*What needs to be done*. Please reproduce the listing below verbatim, line for line, from start to end.

----------

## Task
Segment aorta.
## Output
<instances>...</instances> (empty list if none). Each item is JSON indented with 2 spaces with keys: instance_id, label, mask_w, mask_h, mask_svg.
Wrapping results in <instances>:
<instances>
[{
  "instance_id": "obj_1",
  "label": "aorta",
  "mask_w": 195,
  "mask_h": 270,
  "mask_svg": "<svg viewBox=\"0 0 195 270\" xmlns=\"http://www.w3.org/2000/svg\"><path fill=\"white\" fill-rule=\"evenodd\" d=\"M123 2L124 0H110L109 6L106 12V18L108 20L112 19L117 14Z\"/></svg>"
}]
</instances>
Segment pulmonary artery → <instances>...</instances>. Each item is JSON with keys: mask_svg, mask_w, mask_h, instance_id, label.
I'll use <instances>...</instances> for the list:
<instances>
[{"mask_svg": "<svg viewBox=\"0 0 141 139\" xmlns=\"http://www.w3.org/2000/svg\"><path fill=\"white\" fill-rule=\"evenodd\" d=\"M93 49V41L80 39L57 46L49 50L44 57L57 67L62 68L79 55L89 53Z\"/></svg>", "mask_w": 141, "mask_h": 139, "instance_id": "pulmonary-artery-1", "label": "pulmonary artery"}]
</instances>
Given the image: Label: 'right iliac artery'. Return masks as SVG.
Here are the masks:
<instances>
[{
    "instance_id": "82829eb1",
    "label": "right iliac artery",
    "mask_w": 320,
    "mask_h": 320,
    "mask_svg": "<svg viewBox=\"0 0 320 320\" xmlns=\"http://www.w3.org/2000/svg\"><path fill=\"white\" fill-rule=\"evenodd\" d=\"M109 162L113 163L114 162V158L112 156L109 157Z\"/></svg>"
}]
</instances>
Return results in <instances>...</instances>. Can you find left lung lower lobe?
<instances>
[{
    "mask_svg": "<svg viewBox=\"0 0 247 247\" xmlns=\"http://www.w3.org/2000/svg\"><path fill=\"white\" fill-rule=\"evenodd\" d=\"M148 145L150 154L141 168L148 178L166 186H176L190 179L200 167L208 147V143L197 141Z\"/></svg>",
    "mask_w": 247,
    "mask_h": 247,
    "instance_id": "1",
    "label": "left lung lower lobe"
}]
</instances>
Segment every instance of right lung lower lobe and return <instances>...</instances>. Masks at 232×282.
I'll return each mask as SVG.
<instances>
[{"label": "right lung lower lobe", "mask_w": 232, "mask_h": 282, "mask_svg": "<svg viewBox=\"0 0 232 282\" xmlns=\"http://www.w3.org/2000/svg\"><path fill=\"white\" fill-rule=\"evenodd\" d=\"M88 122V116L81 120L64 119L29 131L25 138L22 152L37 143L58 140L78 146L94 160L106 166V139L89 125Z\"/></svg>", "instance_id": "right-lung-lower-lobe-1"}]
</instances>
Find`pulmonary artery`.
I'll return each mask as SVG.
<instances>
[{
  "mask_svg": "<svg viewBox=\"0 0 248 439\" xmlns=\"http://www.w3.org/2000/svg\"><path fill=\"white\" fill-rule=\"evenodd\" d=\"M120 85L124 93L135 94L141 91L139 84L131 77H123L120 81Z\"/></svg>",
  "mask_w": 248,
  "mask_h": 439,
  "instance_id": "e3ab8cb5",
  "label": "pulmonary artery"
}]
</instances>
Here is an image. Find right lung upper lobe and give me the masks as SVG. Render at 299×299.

----------

*Written response*.
## Task
Segment aorta.
## Output
<instances>...</instances> (empty list if none). Each item is JSON indented with 2 spaces with keys: instance_id, label, mask_w, mask_h, mask_svg.
Wrapping results in <instances>:
<instances>
[{
  "instance_id": "obj_1",
  "label": "aorta",
  "mask_w": 195,
  "mask_h": 270,
  "mask_svg": "<svg viewBox=\"0 0 195 270\" xmlns=\"http://www.w3.org/2000/svg\"><path fill=\"white\" fill-rule=\"evenodd\" d=\"M123 2L124 0H110L109 6L106 12V18L108 20L112 19L117 14Z\"/></svg>"
}]
</instances>
Segment pulmonary artery → <instances>...</instances>. Each item is JSON with keys: mask_svg, mask_w, mask_h, instance_id, label.
I'll use <instances>...</instances> for the list:
<instances>
[{"mask_svg": "<svg viewBox=\"0 0 141 139\" xmlns=\"http://www.w3.org/2000/svg\"><path fill=\"white\" fill-rule=\"evenodd\" d=\"M93 49V41L80 39L57 46L49 50L44 57L57 67L62 68L79 55L89 53Z\"/></svg>", "mask_w": 141, "mask_h": 139, "instance_id": "pulmonary-artery-1", "label": "pulmonary artery"}]
</instances>
Given the image: Label: 'right iliac artery'. Return masks as SVG.
Here are the masks:
<instances>
[{
    "instance_id": "82829eb1",
    "label": "right iliac artery",
    "mask_w": 320,
    "mask_h": 320,
    "mask_svg": "<svg viewBox=\"0 0 320 320\" xmlns=\"http://www.w3.org/2000/svg\"><path fill=\"white\" fill-rule=\"evenodd\" d=\"M109 162L113 163L114 162V158L112 156L109 157Z\"/></svg>"
}]
</instances>
Return results in <instances>...</instances>. Can you find left lung lower lobe?
<instances>
[{
    "mask_svg": "<svg viewBox=\"0 0 247 247\" xmlns=\"http://www.w3.org/2000/svg\"><path fill=\"white\" fill-rule=\"evenodd\" d=\"M148 145L150 154L141 168L148 178L166 186H176L190 179L200 167L208 147V143L197 141Z\"/></svg>",
    "mask_w": 247,
    "mask_h": 247,
    "instance_id": "1",
    "label": "left lung lower lobe"
}]
</instances>
Segment every instance of right lung lower lobe and return <instances>...</instances>. Masks at 232×282.
I'll return each mask as SVG.
<instances>
[{"label": "right lung lower lobe", "mask_w": 232, "mask_h": 282, "mask_svg": "<svg viewBox=\"0 0 232 282\" xmlns=\"http://www.w3.org/2000/svg\"><path fill=\"white\" fill-rule=\"evenodd\" d=\"M88 122V116L81 120L64 119L29 131L25 138L22 152L37 143L58 140L78 146L94 160L106 166V139L89 125Z\"/></svg>", "instance_id": "right-lung-lower-lobe-1"}]
</instances>
Find`pulmonary artery`.
I'll return each mask as SVG.
<instances>
[{
  "mask_svg": "<svg viewBox=\"0 0 248 439\" xmlns=\"http://www.w3.org/2000/svg\"><path fill=\"white\" fill-rule=\"evenodd\" d=\"M120 85L124 93L135 94L141 91L139 84L131 77H123L120 81Z\"/></svg>",
  "mask_w": 248,
  "mask_h": 439,
  "instance_id": "e3ab8cb5",
  "label": "pulmonary artery"
}]
</instances>
Here is an image. Find right lung upper lobe and give me the masks as SVG. Render at 299×299.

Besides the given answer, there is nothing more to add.